I was guided to this forum as potentially the best place to ask this question. This is not a troll post, it’s a genuine set of questions relating to ProgPoW specialty hardware.
Since the announcement that Ethereum is going to be switching to ProgPoW, I have been contacted by multiple groups who are working on ProgPoW hardware in some fashion or another. Some of the groups are FGPA developers, and some of them are ASIC developers. The question is basically the same from everyone though: what needs to be done in order to bring ProgPoW hardware peacefully to the Ethereum community? Nobody has interest in making enemies or being hardforked and invalidated, yet multiple groups have interest in making special purpose Ethereum mining hardware, which at this point means targeting ProgPoW.
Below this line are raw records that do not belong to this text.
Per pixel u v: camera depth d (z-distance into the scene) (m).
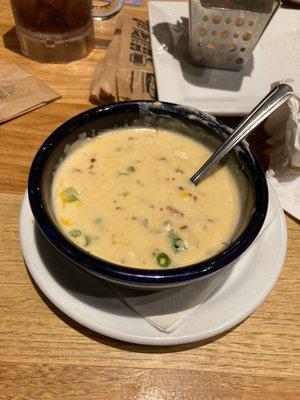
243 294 0.19
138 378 0.18
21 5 0.29
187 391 0.18
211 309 0.19
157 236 0.20
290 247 0.23
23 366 0.18
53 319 0.20
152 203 0.21
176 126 0.23
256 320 0.20
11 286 0.20
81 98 0.29
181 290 0.19
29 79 0.30
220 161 0.22
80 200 0.21
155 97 0.29
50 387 0.18
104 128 0.23
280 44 0.33
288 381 0.18
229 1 0.27
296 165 0.24
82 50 0.32
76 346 0.19
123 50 0.31
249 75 0.31
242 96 0.29
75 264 0.18
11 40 0.33
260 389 0.18
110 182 0.22
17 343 0.19
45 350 0.19
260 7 0.27
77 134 0.22
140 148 0.23
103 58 0.32
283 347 0.19
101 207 0.21
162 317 0.18
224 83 0.30
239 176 0.21
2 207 0.23
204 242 0.20
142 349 0.19
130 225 0.20
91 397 0.18
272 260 0.20
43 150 0.20
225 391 0.18
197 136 0.23
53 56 0.31
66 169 0.22
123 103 0.23
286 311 0.21
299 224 0.24
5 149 0.26
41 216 0.17
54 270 0.19
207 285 0.19
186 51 0.31
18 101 0.28
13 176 0.25
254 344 0.19
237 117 0.28
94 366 0.18
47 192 0.19
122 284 0.17
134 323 0.18
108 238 0.20
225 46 0.29
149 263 0.19
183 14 0.34
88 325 0.18
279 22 0.34
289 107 0.24
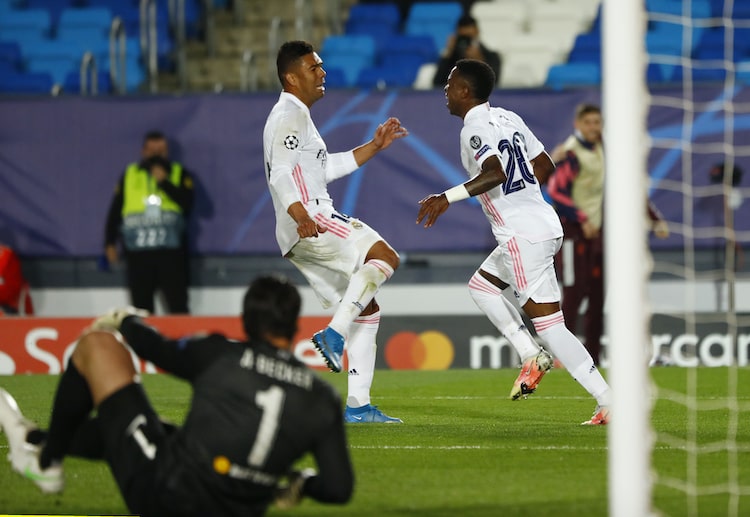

And, I would also like to highlight some of the game theory in play: hardware developers have 3 options available to them:
- Develop hardware that will be released to the public.
- Develop hardware that will be kept secret and released to specialty groups only.
- Do not develop hardware at all.
If the ethereum community at large greatly opposes the development of specialty hardware, that only leaves options 2 and 3 for hardware manufacturers. And while some manufacturers may choose option 3, the amount of money at stake essentially guarantees that at least some hardware group is going to choose option 2.
The other thing that I would like to highlight is that as of writing, the ProgPoW creators generally have a very high confidence that the performance margin between specialty ASICs and GPUs is not going to be very large. If I recall correctly, they predict that an ASIC is likely to be 20% better at best than the best GPUs. This difference is substantially less than the difference between a home GPU miner and an economies of scale GPU mining farm, which would suggest that if they are right, the Ethereum community does not have to worry about greatly exacerbated effects from Ethereum ASICs.
On the other hand, ASIC designers feel that 2x should be easy, and more than 10x may be attainable. So the question comes back to the game theory: if a hardware developer manages to create a ProgPoW ASIC that outperforms GPUs by a surprising margin, let’s say 10x or even 100x, is it better for that manufacturer to keep their discovery secret and mine secretly, or is it better for that manufacturer to sell openly?
As of right now, I believe that the best thing for any ProgPoW hardware group to do is to keep their operations completely secret, as I believe they would risk a hardfork and losing all of their efforts if they brought forward a good piece of hardware to the public. I know that what many in Ethereum would prefer is that these hardware manufacturers focus on different cryptocurrencies or ASIC projects entirely, however the risk/reward equation is really attractive for ProgPoW hardware, and many of these manufacturing groups are not ideologically motivated int their interest in ProgPoW: it is a monetary motivation.
If the Ethereum community can come forward with some firm guidelines for publicly delivering ProgPoW hardware however, I believe that hardware manufacturers will not be required to operate in secret.